[Records excerpted from a collection]

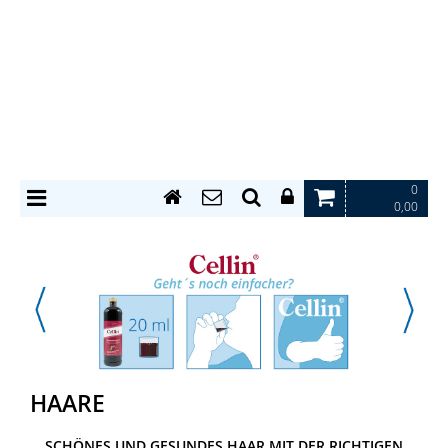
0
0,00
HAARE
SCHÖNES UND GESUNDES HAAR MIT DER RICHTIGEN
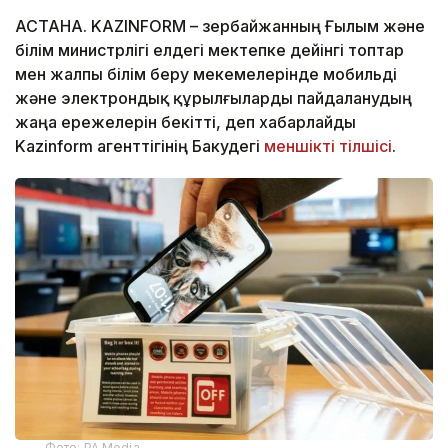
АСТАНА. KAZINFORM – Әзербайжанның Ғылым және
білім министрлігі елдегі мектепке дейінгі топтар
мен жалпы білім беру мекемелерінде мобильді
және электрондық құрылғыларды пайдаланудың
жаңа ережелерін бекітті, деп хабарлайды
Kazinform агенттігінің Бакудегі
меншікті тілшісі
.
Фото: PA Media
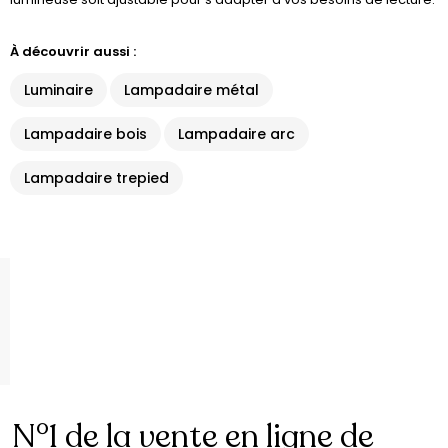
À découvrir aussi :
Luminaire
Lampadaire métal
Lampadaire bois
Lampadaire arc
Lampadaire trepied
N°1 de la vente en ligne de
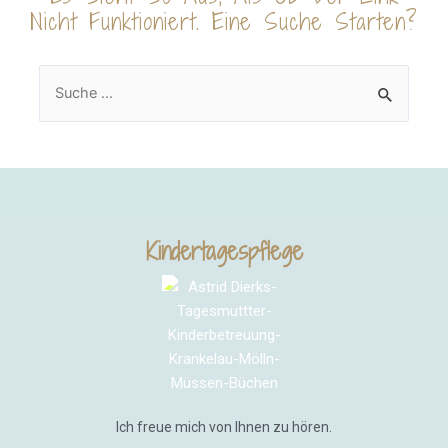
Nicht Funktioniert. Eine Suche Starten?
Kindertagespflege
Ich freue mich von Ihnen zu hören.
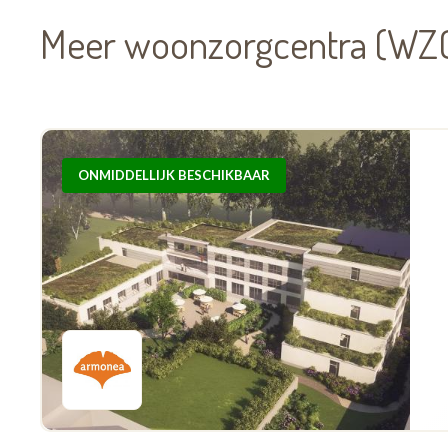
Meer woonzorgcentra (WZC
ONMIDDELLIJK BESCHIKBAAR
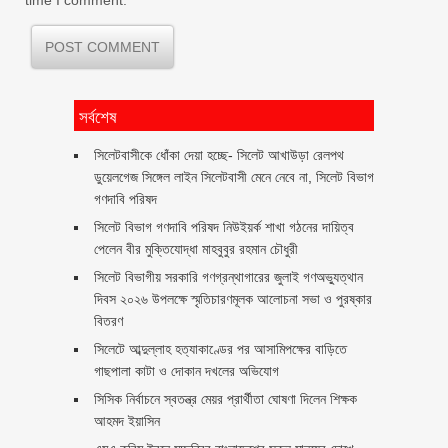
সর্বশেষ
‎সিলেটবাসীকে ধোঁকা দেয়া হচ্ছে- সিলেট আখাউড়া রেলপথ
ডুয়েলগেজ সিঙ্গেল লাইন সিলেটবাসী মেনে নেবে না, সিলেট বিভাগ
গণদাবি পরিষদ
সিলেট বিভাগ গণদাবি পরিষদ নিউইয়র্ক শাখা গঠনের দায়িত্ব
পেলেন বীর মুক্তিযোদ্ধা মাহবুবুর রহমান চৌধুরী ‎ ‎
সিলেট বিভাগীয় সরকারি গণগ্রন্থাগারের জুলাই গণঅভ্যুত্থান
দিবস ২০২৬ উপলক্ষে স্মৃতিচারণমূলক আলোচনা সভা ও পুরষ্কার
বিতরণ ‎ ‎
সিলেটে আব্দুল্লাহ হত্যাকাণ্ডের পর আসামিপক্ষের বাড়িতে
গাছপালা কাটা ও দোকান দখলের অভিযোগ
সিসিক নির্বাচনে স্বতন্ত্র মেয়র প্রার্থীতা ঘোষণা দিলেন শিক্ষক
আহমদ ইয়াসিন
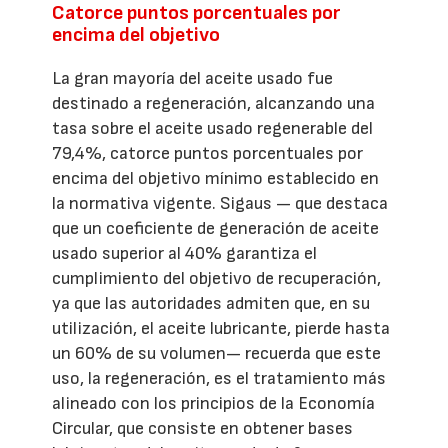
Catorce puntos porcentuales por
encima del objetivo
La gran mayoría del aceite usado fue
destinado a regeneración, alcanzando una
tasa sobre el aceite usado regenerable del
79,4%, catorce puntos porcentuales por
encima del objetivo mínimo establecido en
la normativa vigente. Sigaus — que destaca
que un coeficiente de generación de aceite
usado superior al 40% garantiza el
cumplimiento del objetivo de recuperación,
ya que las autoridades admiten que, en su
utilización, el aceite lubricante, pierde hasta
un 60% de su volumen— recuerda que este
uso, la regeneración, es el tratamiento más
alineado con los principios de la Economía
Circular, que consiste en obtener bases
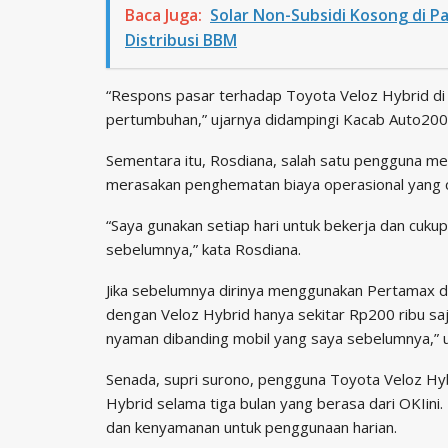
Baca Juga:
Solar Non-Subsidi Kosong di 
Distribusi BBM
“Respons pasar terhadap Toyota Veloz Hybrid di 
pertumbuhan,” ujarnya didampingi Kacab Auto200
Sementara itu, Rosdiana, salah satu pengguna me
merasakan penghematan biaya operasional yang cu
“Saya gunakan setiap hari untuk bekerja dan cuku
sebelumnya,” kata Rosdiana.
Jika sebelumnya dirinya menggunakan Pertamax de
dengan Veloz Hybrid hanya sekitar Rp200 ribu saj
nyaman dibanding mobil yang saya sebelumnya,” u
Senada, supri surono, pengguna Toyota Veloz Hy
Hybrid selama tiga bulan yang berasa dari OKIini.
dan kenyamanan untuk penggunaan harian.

==

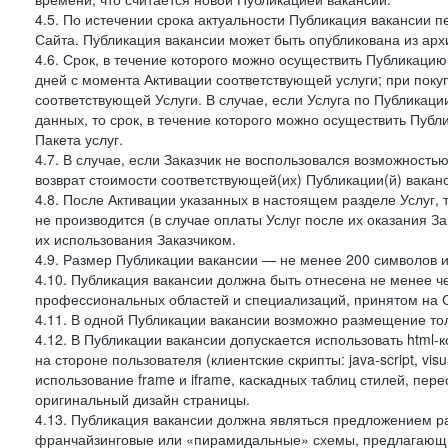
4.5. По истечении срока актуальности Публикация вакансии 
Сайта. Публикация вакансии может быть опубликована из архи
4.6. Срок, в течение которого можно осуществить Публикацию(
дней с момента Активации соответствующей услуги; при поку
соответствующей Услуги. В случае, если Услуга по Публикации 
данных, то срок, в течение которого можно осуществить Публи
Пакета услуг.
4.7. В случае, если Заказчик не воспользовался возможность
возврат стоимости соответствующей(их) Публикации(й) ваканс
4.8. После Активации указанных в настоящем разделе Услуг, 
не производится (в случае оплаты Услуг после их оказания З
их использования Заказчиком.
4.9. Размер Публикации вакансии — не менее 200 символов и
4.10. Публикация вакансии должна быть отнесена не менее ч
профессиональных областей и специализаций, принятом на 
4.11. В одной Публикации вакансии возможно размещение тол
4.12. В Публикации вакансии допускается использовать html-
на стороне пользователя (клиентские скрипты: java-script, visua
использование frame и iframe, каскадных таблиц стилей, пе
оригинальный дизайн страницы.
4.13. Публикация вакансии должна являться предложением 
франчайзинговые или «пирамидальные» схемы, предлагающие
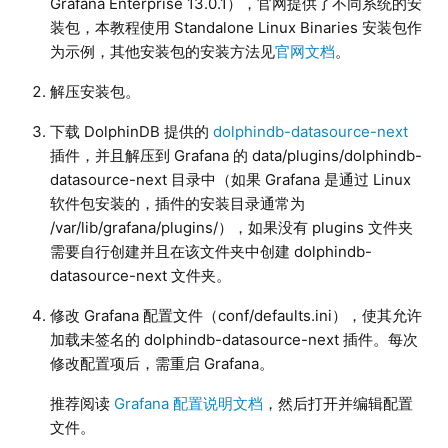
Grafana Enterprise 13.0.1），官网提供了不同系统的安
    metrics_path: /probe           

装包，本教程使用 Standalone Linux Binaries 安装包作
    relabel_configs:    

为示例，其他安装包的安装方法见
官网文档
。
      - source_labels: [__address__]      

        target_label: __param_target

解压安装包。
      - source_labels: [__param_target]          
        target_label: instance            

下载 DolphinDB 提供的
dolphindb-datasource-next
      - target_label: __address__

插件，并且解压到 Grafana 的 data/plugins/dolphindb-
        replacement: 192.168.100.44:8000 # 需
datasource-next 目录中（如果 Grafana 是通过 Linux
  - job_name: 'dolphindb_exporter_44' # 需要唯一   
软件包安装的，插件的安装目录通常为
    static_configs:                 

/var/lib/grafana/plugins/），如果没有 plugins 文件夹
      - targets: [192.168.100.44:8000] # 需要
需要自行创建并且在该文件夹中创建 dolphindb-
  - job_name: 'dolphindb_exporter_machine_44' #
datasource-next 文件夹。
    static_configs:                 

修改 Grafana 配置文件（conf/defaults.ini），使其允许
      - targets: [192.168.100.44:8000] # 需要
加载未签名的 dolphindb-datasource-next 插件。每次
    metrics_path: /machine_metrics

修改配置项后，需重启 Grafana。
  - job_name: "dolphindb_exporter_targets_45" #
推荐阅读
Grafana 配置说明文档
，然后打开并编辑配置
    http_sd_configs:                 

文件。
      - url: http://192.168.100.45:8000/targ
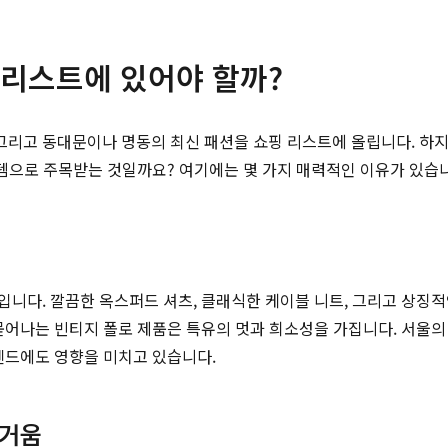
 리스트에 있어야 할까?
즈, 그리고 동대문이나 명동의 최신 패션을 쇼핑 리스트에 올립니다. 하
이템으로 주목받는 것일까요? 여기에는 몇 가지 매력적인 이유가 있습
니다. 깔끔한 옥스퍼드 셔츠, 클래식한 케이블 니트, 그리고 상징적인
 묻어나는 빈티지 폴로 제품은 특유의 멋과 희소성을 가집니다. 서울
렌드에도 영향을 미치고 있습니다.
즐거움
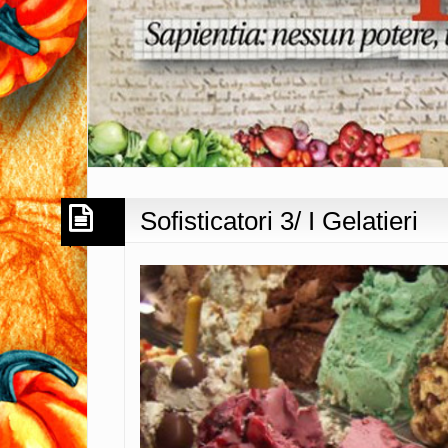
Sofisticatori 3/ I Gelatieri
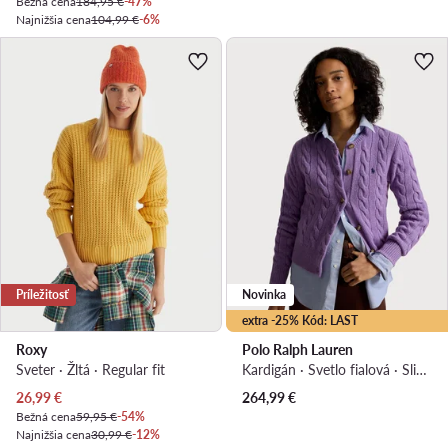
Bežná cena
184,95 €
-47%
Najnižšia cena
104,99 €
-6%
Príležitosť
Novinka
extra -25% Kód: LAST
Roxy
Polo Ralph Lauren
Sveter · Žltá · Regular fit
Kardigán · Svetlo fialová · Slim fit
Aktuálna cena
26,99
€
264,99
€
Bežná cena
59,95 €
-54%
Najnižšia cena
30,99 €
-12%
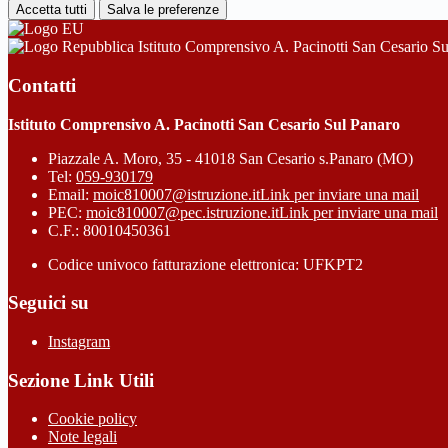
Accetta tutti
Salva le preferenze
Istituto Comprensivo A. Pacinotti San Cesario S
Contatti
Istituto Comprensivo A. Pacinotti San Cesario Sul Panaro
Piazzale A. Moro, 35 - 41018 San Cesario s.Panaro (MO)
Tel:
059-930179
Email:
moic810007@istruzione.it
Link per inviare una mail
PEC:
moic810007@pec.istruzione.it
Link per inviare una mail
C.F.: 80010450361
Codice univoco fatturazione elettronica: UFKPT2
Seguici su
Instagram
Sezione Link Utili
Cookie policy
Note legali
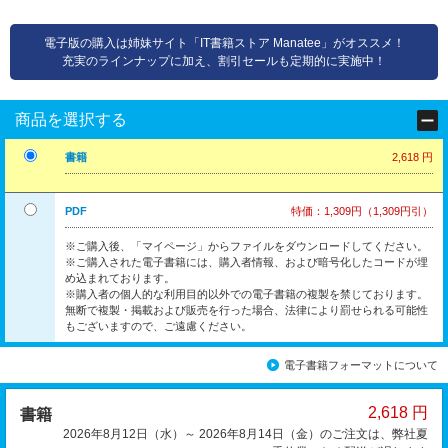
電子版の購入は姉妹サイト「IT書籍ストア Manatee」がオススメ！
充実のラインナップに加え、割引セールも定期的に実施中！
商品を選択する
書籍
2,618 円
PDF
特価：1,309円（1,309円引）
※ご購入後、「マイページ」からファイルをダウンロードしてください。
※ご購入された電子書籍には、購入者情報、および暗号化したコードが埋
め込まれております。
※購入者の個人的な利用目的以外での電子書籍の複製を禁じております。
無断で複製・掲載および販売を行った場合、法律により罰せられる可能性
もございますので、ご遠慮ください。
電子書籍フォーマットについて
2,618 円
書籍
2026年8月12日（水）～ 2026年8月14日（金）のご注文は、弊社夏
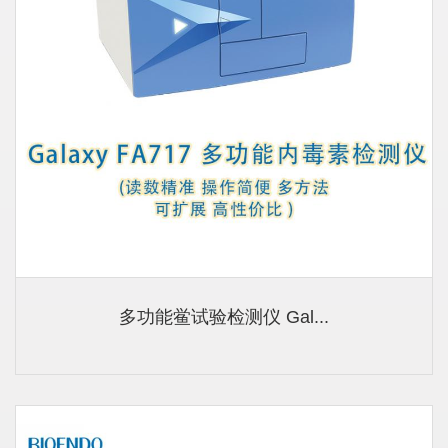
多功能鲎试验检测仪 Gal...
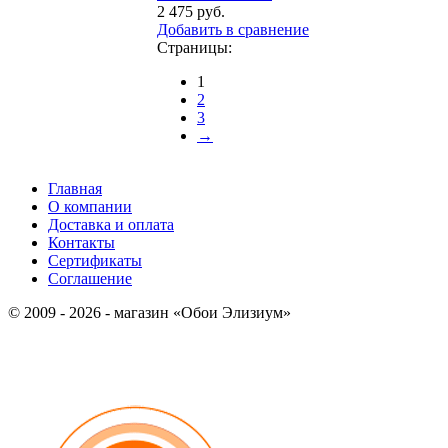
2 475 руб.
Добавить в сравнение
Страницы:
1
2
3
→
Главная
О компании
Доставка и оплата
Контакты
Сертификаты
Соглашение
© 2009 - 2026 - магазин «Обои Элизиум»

> _PROBLEM_:
The response must hold only the lines above from the line with "их использования Заказчиком." through the line with "4.13. Публикация вакансии", each copied exactly, both ends kept.

> _WRITTEN ANSWER_:
их использования Заказчиком.
4.9. Размер Публикации вакансии — не менее 200 символов и
4.10. Публикация вакансии должна быть отнесена не менее ч
профессиональных областей и специализаций, принятом на 
4.11. В одной Публикации вакансии возможно размещение тол
4.12. В Публикации вакансии допускается использовать html-
на стороне пользователя (клиентские скрипты: java-script, visua
использование frame и iframe, каскадных таблиц стилей, пе
оригинальный дизайн страницы.
4.13. Публикация вакансии должна являться предложением 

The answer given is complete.